Cells were fixed in 3.7% formaldehyde in phosphate-buffered saline (PBS) for 10 min at room temperature. Cells were then permeabilized with 0.5% Triton X-100 in PBS for 5 min at room temperature. Then, cells were incubated for 1 h at room temperature with phalloidin-rhodamine (1:200, Sigma-Aldrich). The cells were then washed with PBS and nano-pure H2O before mounting. Cell images were obtained using a Leica TCS SP8 STED.
Bacterial expression constructs of full-length WT RHOQ and edited RHOQ (N136S) were cloned into pET28 and transformed into the Escherichia coli strain BL21 (DE3). Recombinant protein expression was induced with 1 mM isopropyl β-D-1-thiogalactopyranoside when OD600 = 1.2 (25°C, 27 h, with 25 g/ml kanamycin). The harvested cells were resuspended in 20 mM Tris (pH 7.5, 500 mM NaCl, 5 mM imidazole) and homogenized by sonication. The supernatants were loaded onto Nickel beads. After washing with 20 mM Tris (pH 7.5, 500 mM NaCl, 20 mM imidazole), the bound proteins were eluted with 20 mM Tris (pH 7.5, 500 mM NaCl, 200 mM imidazole), and the N-terminal His6-tags were removed by adding bovine thrombin (Invitrogen) to the eluents (16 h, 4°C). The proteins were further purified using Superdex200 HR26/60 on ÄKTA FPLC (GE Healthcare) with preequilibration (20 mM Tris, pH 7.5, 2 mM MgCl2, and 2 mM DTT). The final concentrations of WT (∼40 mg/ml) and edited (∼10 mg/ml) RhoQ proteins were estimated by calculated extinction coefficient (180,000 M−1 cm−1 at λ = 280 nm).
Temperature-induced melting study using circular dichroism.
To determine the thermal stabilities of proteins, ellipticity (λ = 222 nm) over temperature was scanned using JASCO spectropolarimeter J-810 using protein concentration of ∼0.3 mg/ml.
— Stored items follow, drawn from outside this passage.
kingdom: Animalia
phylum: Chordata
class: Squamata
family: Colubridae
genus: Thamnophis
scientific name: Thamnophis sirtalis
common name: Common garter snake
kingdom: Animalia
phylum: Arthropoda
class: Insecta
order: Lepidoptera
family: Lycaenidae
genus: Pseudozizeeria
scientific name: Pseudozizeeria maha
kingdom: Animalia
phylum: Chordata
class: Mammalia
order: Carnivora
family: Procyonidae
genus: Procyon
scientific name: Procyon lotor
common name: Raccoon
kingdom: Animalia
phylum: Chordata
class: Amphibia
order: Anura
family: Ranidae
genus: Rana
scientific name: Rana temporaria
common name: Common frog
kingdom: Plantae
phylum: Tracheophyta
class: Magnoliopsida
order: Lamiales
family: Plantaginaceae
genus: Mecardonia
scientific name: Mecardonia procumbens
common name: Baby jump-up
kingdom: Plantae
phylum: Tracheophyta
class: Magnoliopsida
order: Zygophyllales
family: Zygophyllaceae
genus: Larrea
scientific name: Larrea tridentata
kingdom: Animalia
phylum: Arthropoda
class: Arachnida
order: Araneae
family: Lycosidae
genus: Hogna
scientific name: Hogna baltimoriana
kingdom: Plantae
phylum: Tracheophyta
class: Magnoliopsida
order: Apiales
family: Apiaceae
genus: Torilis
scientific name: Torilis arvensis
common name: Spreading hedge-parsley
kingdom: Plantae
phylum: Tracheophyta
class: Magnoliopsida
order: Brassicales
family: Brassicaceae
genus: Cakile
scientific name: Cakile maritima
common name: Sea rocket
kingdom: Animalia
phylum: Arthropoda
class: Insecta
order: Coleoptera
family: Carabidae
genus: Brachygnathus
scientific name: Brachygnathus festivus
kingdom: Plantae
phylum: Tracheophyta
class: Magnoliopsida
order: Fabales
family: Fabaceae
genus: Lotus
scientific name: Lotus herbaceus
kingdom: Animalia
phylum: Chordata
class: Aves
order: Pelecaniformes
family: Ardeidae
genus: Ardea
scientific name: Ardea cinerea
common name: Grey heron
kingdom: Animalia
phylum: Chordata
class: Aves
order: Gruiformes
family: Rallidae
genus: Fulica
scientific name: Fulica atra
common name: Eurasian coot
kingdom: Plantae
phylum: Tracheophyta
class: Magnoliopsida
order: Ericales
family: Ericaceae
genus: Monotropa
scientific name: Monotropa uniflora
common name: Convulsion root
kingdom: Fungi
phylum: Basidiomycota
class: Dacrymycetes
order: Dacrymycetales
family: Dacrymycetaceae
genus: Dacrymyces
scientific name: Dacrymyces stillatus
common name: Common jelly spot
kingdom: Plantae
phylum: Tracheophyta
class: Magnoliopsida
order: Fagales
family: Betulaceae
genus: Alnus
Crystallization, x-ray data collection, and structure determination.
Crystals of edited RhoQ proteins were grown under previously reported conditions (20% PEG3350, 200 mM NaCl, and 0.1 M MES, pH 6.0) using hanging drop vapor diffusion. Crystals from the drop were transferred to reservoir solutions supplemented with 20% glycerol and mounted under a cryostream at Pohang Accelerator Laboratory (7A). Data were processed according to a previously published method (Otwinowski and Minor, 1997). Then, using a previously reported structure (2ATX), REFMAC5 (Vagin et al., 2004) generated the electron-density map. Finally, the edited structure was analyzed using a crystallographic object-oriented toolkit (COOT; Emsley and Cowtan, 2004).
The sequencing data are uploaded to the EBI European Nucleotide Archive (http://www.ebi.ac.uk/ena/home) under accession no. ERP004029.
This study was partly supported by the Priority Research Centers Program through the National Research Foundation of Korea (NRF), which is funded by the Ministry of Education, Science, and Technology, Republic of Korea (2009-0093820).
The authors have no competing financial interest.
S.-W. Han and H.-P. Kim contributed equally to this paper.